The 15 guiding FAIR Principles refer to the ‘(meta-)data’. What does that mean? On the one hand, they apply to the actual data elements (bit sequences). Examples of these include a text, a file, an image, source code of software, a 3D model, a service, or time series (audio signals). They can also refer to an aggregate of many units, which itself can be individually addressed, such as a database, a digitized book, the digitized materials of an estate, a recording system, software, or a research data publication with multiple components.
Metadata describes the properties of other data. It provides information about their content, properties, or structure, indicating the contexts in which they are found or how they can be used.
In the process of implementing the FAIR Principles, data and metadata take on different functions. The methods used to make data and the corresponding metadata FAIR can differ, and the degree of FAIRness can vary between the two components. Therefore, it is first necessary to identify the two components and structure them as digital objects (DO).
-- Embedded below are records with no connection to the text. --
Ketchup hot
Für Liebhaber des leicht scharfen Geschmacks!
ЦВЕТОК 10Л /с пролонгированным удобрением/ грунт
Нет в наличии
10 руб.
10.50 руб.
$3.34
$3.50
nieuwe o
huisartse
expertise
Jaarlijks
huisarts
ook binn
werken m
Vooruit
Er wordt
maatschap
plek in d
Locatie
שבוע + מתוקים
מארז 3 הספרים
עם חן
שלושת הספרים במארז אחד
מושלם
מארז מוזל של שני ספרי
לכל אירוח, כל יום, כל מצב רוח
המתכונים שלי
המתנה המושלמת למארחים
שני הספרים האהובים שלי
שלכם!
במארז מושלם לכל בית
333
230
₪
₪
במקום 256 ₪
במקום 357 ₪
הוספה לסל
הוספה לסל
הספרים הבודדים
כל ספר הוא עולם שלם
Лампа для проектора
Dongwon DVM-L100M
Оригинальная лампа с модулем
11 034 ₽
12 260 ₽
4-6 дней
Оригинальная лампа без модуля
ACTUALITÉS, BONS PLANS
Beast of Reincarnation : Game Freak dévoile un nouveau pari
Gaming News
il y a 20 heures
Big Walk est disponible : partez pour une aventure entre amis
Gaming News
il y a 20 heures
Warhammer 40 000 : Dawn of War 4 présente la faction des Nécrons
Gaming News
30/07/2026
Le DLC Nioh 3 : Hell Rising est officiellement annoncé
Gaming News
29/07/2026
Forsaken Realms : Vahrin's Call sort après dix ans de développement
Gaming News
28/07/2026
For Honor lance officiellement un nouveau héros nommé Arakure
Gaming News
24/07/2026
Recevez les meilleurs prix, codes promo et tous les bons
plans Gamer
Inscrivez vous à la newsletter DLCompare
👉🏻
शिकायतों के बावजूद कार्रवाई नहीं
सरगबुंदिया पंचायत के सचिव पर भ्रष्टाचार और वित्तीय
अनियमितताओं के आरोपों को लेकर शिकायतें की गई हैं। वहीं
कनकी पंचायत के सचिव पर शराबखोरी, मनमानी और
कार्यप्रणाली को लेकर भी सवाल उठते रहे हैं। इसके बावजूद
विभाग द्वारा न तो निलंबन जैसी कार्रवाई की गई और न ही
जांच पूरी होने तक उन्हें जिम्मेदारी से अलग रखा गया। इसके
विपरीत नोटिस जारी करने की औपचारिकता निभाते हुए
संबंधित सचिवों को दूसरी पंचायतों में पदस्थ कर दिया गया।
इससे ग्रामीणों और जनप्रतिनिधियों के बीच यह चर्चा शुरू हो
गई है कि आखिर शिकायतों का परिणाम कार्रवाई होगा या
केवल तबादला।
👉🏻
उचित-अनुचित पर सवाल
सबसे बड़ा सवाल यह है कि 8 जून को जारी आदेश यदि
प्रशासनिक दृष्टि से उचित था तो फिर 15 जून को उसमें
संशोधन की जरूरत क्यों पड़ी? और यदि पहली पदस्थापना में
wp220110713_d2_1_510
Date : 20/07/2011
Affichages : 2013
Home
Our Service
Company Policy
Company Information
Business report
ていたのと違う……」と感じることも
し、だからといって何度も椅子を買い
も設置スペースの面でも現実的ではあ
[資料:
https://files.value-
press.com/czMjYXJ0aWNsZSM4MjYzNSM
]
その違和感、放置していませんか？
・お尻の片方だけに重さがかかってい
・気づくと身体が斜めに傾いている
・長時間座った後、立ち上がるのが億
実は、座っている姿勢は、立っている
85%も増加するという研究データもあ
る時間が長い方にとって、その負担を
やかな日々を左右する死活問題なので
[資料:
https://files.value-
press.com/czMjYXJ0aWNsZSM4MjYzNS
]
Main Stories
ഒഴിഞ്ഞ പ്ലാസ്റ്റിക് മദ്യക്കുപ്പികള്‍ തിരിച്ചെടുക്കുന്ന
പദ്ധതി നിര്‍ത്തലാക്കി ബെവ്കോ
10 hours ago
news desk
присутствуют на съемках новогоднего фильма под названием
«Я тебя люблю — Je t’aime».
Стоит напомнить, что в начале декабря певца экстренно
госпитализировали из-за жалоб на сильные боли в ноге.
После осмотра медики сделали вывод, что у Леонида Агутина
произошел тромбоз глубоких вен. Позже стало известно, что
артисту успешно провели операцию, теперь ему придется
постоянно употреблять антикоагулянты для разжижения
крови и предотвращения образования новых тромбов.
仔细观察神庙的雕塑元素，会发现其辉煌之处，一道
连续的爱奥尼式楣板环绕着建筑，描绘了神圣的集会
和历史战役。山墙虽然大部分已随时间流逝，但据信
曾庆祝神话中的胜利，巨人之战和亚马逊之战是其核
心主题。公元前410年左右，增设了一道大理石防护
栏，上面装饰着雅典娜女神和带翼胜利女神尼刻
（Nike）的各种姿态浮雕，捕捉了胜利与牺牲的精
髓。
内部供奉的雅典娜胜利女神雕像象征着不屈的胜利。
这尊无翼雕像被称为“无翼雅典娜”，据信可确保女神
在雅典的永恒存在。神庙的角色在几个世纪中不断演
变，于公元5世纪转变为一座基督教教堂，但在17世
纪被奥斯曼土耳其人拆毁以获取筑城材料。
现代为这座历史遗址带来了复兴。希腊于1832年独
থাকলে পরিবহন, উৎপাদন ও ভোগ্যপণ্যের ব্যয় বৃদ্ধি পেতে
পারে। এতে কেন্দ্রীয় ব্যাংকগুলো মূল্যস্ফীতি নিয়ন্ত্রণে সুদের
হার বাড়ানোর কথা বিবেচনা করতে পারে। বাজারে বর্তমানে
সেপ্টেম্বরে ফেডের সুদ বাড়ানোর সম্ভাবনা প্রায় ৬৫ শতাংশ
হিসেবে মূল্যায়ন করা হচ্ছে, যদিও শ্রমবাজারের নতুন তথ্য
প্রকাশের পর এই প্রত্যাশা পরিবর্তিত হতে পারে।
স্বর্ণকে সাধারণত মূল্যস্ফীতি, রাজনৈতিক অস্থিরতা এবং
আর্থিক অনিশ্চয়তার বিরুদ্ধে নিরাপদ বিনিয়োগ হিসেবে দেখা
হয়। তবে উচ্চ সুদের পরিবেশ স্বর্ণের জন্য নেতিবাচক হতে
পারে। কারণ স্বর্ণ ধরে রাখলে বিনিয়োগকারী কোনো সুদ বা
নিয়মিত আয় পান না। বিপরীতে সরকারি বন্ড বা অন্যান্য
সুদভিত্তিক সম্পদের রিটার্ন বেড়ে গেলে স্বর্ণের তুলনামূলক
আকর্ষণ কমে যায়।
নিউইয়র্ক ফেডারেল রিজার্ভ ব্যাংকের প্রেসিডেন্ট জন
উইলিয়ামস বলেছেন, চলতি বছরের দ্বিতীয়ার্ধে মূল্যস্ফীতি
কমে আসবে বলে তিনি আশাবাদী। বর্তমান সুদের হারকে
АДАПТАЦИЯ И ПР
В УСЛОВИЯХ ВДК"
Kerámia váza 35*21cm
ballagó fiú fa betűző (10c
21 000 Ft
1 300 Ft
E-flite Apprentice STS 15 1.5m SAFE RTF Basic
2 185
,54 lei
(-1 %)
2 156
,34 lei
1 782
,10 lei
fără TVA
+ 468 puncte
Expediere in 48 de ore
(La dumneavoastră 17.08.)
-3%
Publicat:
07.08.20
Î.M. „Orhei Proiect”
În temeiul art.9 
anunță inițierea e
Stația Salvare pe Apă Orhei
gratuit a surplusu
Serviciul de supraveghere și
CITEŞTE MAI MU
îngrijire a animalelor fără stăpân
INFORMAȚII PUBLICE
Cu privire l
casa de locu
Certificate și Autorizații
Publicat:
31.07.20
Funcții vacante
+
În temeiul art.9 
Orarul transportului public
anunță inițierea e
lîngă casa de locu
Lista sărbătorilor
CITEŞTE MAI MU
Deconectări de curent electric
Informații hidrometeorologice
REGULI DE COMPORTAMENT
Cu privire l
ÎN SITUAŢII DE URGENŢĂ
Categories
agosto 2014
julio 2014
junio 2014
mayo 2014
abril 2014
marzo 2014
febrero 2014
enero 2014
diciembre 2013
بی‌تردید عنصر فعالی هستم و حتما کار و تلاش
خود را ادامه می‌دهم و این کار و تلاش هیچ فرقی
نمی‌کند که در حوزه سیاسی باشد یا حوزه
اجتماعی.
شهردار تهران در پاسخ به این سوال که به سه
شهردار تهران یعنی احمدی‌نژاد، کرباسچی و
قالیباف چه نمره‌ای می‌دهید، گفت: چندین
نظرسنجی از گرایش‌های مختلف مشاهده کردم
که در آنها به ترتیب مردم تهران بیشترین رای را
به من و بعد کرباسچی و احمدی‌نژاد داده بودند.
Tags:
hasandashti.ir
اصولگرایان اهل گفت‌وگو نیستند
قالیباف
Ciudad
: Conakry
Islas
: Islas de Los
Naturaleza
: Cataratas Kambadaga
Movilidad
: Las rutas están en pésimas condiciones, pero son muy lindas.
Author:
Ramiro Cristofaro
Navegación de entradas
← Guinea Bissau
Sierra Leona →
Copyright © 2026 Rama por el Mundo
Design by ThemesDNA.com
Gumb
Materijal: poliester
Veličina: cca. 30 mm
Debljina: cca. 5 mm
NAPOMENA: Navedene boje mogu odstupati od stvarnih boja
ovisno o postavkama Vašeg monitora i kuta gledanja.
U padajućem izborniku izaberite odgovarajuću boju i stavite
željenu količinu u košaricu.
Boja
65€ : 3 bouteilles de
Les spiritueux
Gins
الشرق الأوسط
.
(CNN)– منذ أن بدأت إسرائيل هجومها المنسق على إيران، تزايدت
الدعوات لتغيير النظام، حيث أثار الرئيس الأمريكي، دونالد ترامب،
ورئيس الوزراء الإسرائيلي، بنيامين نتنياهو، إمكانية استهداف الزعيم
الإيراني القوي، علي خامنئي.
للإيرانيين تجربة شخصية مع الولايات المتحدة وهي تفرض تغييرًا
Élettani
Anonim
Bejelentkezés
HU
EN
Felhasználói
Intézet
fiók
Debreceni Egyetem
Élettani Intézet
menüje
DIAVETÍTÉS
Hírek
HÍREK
A digital object is initially ‘an object composed of a sequence of bit sequences’. This means that any file can be considered a digital object. Some digital objects can be structured in a simple way, such as a text file. A video, which consists of multiple elements (video track, audio track, container file, and possibly others), can be considered a complex digital object.
For a digital object to be interpreted by machine agents, it must be addressable, structured, and typified. To achieve this, the bit sequence is assigned an identifier—preferably a globally unique and persistent identifier (PID) — along with a description of its properties in the form of a metadata unit. The bit sequence, PID, and metadata are linked through distinct relations to form an extended digital object, which can be addressed and processed as a unit of knowledge.
.
In the field of memory institutions (libraries, archives, museums), the term ‘metadata’ is generally used for the supplementary information with which the mostly physical objects, collections, and resources kept there are organized, described, and managed. It is thus quite common for metadata to refer to non-digital entities, which may be material or immaterial, concrete or abstract. Instead of referring to a bit sequence, metadata can relate, for example, to a painting, a libretto, a source text, a person, a geographic location, an event, or a concept from the history of ideas. If authority data for these non-digital entities are available, they can be addressed via authority data PIDs. In this case, the digital object contains a bit sequence of a dataset in a structured format, which itself contains metadata about a non-digital entity.
To better understand the function of metadata, it is helpful to divide them into different categories. They all play a role in ensuring the FAIRness of the data.
The metadata information relevant to the digital object can vary depending on the data format and the intended usage context. It is generally assumed that metadata can be found not only in the documentation created for them (e.g. in a database or table) but also at the level of software and system configurations or process control (e.g. log files), from which they must be extracted.
Administrative Metadata
Descriptive Metadata
The PID of the digital object typically leads to a landing page, an HTML page that displays metadata about the digital object. This page must provide enough information for both humans and machines to identify the digital object. Additionally, the landing page must offer access to the bit sequence itself (text, image, video), as well as to any other available metadata. Machine interpretability of the metadata can be ensured by embedding it into the header of the HTML page using schema.org.